Vol.2, No.8

How to fix a crack in drywall

Drywall cracks are simple to repair with a few simple tools and supplies and require little skill.

Crack in drywall
Photo Credit: Suzanne Carter-Jackson
Eventually, somewhere within your home, a crack is going to appear on a wall. House settling is probably the main culprit, but walls can also receive abuse from furniture moves and from people.

First, we should understand that our walls are made of drywall. Other names for drywall are gypsum board, plasterboard, and wallboard. Drywall is comprised of two heavy pieces of paper that sandwich gypsum plaster in between. Drywall typically comes in 4-foot widths. Eight-foot and twelve-foot heights are most readily available. Thickness varies with ½-inch being the most common. Types of drywall include greenboard, which is designed specifically for use in bathrooms, and backerboard, which is very hardy and can even be used on floors.

The boards connect at the studs with nails. Then a tape and bedding procedure covers the seams and fasteners. Tape straddles the seam followed by layers of joint compound. Each compound layer dries and is then sanded smooth. Texture or stucco and paint are then applied. You can also place wallpaper directly over drywall.

When the sheetrock moves, cracks begin to form. Nails can pop up and tape may loosen, which will expose cracking or separation at the seams. If a house is undergoing major settling, cracks can occur elsewhere as well: angling from interior doorways or at ceiling seams. Cracks can also occur because of application defects; for instance, the compound did not dry thoroughly before painting.

The size of the crack and its location will determine which procedure to use.

If you are dealing with an angling crack that is 1/8 inch or less in size, then try these steps. Note that this method is for hairline cracks only. If the house continues to settle, chances are that the crack will reappear. This method is a quick, temporary fix.

Purchase joint compound, fine grit sandpaper, and a putty knife. Joint compound is available in small quantities at your local home improvement or discount store. Some types are fast-drying and some are labeled flexible, which is a good choice if you expect continued movement in the walls. For home users, premixed is best, although powder forms that mix with water are available. Use water resistant compound in bathrooms or high humidity areas.

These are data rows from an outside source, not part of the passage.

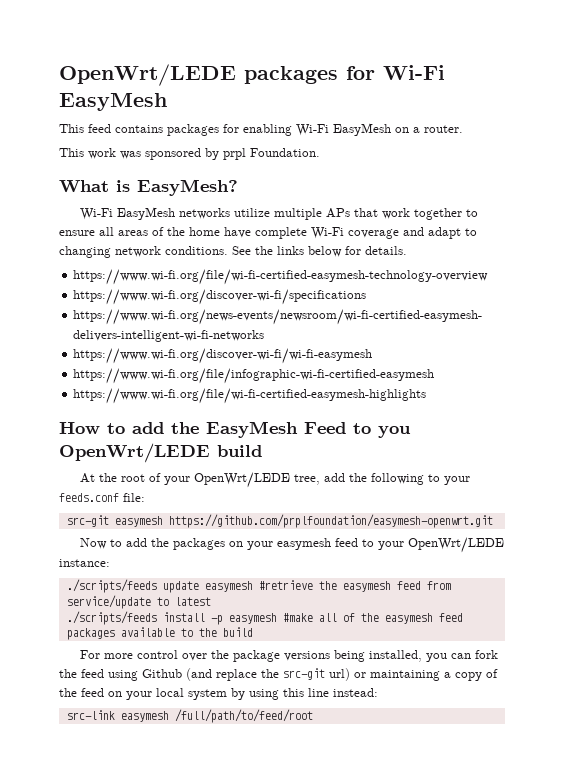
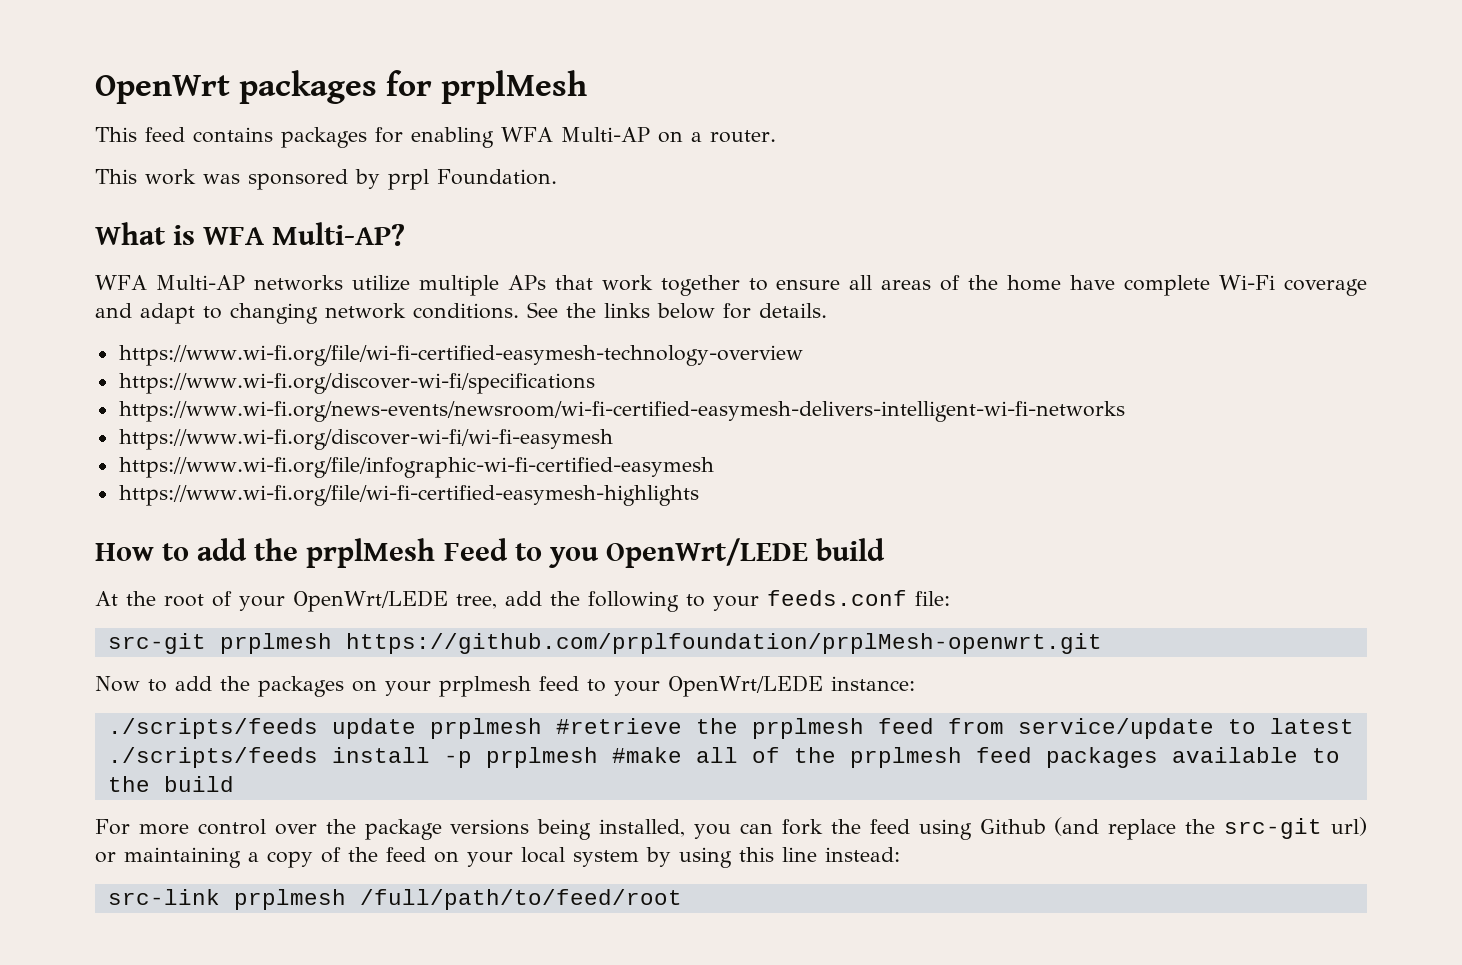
[59,64,445,86] [59,93,167,111] OpenWrt/LEDE packages for Wi-Fi EasyMesh -> [95,70,588,104] OpenWrt packages for prplMesh
[296,123,391,136] Wi-Fi EasyMesh -> [501,127,650,142] WFA Multi-AP
[137,179,238,196] [80,207,176,220] EasyMesh? // Wi-Fi EasyMesh -> [203,222,406,246] [95,275,245,290] WFA Multi-AP? // WFA Multi-AP
[206,421,298,438] EasyMesh -> [306,538,436,568] prplMesh
[114,514,493,528] easymesh https://github.com/prplfoundation/easymesh-openwrt.git -> [219,633,1102,654] prplmesh https://github.com/prplfoundation/prplMesh-openwrt.git
[277,538,332,550] easymesh -> [439,676,531,697] prplmesh
[204,581,253,592] easymesh -> [429,718,542,739] prplmesh
[342,581,391,592] easymesh -> [751,718,864,739] prplmesh
[228,613,277,624] easymesh -> [485,747,598,768] prplmesh
[384,613,433,624] easymesh -> [849,747,962,768] prplmesh
[120,711,169,722] easymesh -> [233,889,346,910] prplmesh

Load the putty knife with compound. Sweep the knife in a back and forth angled motion to work the putty into the crack. Keep forcing putty in so it will fill as far into the crack as possible. Allow plenty of time for drying as this step is critical to the final appearance of the wall. Always follow the manufacturer's instructions for drying time. Sand the area smooth and until you can detect no ridges or bumps. Apply a second layer of compound if needed, let dry, and re-sand. Retexture this portion of the wall, if required. Aerosol cans of texture work well. Now you can paint over the repairs.

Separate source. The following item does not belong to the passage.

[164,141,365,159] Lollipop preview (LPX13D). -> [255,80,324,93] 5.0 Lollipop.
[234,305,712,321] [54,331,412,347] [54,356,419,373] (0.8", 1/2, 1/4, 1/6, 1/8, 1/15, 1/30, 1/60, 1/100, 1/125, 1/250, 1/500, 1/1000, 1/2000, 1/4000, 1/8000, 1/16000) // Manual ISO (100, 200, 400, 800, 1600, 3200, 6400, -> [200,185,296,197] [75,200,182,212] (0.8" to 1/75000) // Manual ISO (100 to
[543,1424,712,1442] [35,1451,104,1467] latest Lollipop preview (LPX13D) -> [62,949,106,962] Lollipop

Larger random cracks and those exposed at seams require a little more time. Use mesh tape for angling cracks and paper tape designed specifically for sheetrock to use on seams, along with compound and the putty knife.

Clean the area around the crack. Remove all old tape, texturing, or stucco. If the crack is at a seam and nails have begun to pop, you will want to remove old nails and add new ones. Do not sink the nails as that will damage the sheetrock further.

Use the putty knife and make several swipes to press the compound deeply into the crack. Allow to dry. Take the mesh or paper tape and center over the crack. Cover with a thin layer of compound and smooth out. Allow to dry and begin sanding until the area is free of ridges and bumps. With mesh tape, you may need to apply a second layer of compound, let dry, and then sand.

Keep layering, drying, and sanding until you have a smooth repair. Keeping the area flush with the rest of the wall may be difficult. One remedy is to feather out the compound gradually to the surrounding area to hide the slight rise.

If you notice any defects after the compound has dried, keep sanding and re-compounding until the area is smooth.

Remember that drying times vary based on type of compound used along with temperature and humidity.

Follow these steps and your drywall cracks should not reappear.